Required work
When you reach the line with "X0031001Y0064550D01*" in the listing below, transcribe it and each line after it up to and including the line with "X0044762Y0066051D01*", exactly and with nothing else.

------------------------------------

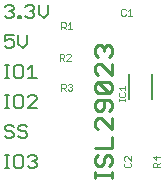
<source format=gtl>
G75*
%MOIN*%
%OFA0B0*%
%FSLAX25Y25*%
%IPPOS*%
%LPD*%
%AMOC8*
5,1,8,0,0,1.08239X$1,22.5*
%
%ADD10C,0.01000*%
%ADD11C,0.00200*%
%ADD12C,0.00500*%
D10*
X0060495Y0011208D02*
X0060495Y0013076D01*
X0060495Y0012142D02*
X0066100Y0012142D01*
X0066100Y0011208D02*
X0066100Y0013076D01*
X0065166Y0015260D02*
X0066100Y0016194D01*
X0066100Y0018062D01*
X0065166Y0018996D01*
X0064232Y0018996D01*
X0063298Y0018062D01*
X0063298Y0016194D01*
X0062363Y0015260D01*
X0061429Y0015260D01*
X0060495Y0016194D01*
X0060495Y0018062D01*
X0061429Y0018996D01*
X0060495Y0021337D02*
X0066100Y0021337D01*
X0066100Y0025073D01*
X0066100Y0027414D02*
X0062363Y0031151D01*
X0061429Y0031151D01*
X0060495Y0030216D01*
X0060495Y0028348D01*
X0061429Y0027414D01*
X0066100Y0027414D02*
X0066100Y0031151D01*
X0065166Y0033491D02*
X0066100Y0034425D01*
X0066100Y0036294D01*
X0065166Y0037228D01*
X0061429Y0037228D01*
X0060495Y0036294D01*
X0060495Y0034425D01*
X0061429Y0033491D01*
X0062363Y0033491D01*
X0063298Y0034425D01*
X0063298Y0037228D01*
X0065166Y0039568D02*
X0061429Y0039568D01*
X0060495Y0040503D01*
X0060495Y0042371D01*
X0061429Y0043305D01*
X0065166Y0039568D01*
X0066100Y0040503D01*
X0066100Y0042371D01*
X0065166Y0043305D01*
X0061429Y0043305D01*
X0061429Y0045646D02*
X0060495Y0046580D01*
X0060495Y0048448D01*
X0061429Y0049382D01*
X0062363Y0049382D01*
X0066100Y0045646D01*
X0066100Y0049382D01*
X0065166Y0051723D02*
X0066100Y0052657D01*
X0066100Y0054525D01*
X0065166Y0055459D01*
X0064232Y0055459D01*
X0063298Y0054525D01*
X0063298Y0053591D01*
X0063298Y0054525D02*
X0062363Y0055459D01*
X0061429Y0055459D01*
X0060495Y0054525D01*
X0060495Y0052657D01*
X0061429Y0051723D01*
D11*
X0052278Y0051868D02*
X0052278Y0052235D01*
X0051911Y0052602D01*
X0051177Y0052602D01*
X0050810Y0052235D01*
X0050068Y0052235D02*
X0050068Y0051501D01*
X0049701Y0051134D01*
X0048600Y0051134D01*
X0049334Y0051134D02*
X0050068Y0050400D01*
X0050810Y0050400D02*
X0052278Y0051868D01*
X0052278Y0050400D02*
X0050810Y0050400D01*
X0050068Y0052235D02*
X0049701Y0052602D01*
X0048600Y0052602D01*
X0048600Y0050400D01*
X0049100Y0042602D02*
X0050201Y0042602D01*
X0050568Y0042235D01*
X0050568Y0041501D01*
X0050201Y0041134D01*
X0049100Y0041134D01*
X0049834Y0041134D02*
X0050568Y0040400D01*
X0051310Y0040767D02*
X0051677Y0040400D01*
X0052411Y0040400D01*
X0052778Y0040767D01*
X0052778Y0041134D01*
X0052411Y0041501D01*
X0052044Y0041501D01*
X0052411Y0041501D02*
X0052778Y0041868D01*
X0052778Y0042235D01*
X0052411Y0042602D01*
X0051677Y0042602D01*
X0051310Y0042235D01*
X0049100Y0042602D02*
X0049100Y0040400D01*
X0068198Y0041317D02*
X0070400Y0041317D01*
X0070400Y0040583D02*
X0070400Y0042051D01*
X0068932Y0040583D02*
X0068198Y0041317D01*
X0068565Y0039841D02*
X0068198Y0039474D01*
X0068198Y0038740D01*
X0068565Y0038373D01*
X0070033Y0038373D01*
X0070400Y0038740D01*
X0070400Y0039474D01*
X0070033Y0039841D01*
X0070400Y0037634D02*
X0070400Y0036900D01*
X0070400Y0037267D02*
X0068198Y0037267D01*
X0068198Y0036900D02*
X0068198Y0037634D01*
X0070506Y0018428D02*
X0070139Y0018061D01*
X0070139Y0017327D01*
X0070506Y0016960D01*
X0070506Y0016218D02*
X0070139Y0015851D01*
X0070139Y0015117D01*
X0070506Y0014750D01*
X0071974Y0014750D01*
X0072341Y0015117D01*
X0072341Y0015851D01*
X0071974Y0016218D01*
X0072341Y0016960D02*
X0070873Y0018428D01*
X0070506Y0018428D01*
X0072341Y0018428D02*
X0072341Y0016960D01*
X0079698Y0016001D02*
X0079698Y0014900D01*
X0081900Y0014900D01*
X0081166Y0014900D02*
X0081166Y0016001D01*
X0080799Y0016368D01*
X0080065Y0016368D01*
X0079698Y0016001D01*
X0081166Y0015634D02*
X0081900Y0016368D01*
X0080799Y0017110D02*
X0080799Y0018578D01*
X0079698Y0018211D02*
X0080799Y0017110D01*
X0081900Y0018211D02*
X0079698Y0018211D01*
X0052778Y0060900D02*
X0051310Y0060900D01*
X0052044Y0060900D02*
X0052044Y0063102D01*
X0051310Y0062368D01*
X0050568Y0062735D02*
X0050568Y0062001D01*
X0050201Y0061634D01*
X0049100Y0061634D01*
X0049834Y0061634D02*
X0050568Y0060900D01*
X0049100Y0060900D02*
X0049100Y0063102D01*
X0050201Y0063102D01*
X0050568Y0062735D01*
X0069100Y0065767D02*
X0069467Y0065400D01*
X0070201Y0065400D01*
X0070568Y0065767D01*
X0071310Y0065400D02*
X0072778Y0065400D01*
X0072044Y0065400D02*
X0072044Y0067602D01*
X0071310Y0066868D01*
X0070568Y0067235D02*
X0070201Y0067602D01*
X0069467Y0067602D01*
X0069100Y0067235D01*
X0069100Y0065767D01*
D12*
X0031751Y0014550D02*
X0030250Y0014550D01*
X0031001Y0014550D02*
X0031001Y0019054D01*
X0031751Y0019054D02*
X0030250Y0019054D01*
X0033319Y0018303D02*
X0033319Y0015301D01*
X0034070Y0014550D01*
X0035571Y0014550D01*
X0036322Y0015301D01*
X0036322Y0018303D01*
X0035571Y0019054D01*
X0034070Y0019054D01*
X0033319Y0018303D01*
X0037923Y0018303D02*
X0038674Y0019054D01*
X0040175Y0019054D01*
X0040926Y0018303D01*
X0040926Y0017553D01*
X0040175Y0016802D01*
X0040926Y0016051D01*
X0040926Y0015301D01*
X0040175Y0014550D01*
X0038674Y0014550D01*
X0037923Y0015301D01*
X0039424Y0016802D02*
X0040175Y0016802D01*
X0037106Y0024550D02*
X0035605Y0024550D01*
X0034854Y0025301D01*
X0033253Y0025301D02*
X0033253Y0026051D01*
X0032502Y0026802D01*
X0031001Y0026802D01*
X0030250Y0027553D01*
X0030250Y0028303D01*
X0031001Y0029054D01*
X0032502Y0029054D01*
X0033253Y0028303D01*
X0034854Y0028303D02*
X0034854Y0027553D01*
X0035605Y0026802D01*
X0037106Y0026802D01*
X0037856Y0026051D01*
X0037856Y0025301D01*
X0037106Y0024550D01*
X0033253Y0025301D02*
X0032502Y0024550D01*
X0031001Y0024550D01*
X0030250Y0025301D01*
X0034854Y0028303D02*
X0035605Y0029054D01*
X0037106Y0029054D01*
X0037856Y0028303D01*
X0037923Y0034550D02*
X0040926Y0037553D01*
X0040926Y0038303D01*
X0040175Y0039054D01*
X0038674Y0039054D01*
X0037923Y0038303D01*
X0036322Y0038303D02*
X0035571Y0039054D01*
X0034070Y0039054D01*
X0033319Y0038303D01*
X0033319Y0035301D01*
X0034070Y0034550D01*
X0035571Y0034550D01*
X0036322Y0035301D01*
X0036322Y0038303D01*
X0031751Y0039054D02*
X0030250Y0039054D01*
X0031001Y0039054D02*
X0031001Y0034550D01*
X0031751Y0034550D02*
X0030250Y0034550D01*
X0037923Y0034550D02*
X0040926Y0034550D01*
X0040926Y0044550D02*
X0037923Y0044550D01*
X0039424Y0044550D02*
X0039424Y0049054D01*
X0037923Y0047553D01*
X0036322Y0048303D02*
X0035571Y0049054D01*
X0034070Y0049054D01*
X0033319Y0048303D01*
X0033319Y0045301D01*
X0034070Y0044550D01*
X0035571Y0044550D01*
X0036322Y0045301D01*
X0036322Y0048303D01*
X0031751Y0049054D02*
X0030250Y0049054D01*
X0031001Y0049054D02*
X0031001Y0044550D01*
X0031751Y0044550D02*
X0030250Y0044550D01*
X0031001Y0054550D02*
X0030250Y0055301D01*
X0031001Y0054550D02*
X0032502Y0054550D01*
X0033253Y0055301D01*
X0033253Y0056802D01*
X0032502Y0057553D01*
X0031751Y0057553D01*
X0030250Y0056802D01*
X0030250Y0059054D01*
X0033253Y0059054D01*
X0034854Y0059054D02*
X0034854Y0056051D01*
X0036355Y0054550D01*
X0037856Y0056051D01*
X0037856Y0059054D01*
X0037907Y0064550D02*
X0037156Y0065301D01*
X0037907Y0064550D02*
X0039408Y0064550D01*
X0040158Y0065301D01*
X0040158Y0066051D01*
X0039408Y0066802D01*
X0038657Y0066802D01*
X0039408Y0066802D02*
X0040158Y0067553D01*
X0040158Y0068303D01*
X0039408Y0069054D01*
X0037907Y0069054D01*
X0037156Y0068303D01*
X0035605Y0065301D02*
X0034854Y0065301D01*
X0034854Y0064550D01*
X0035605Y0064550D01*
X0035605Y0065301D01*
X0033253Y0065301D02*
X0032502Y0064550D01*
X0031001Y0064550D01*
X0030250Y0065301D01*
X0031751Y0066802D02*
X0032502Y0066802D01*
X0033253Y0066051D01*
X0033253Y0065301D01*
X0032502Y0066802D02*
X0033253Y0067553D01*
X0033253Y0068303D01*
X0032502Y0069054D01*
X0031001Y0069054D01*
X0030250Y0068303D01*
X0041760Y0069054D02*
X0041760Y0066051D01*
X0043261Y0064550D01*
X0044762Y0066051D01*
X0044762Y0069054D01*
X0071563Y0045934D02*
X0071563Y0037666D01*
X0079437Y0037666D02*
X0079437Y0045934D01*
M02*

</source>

------------------------------------

Output of the exercise
X0031001Y0064550D01*
X0030250Y0065301D01*
X0031751Y0066802D02*
X0032502Y0066802D01*
X0033253Y0066051D01*
X0033253Y0065301D01*
X0032502Y0066802D02*
X0033253Y0067553D01*
X0033253Y0068303D01*
X0032502Y0069054D01*
X0031001Y0069054D01*
X0030250Y0068303D01*
X0041760Y0069054D02*
X0041760Y0066051D01*
X0043261Y0064550D01*
X0044762Y0066051D01*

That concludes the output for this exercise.